• The task
Would you transcribe exactly the lines below, starting at the one that contains "314 666 1163.9" and ending with the last line, both included? Leave out all other lines.

• Source data
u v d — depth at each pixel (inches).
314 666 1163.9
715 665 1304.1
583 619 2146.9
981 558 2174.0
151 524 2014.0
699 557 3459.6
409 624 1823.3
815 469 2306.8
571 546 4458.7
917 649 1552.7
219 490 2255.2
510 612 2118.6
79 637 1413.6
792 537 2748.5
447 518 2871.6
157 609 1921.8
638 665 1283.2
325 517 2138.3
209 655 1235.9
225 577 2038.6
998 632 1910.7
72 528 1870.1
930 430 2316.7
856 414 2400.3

• Result
314 666 1163.9
715 665 1304.1
583 619 2146.9
981 558 2174.0
151 524 2014.0
699 557 3459.6
409 624 1823.3
815 469 2306.8
571 546 4458.7
917 649 1552.7
219 490 2255.2
510 612 2118.6
79 637 1413.6
792 537 2748.5
447 518 2871.6
157 609 1921.8
638 665 1283.2
325 517 2138.3
209 655 1235.9
225 577 2038.6
998 632 1910.7
72 528 1870.1
930 430 2316.7
856 414 2400.3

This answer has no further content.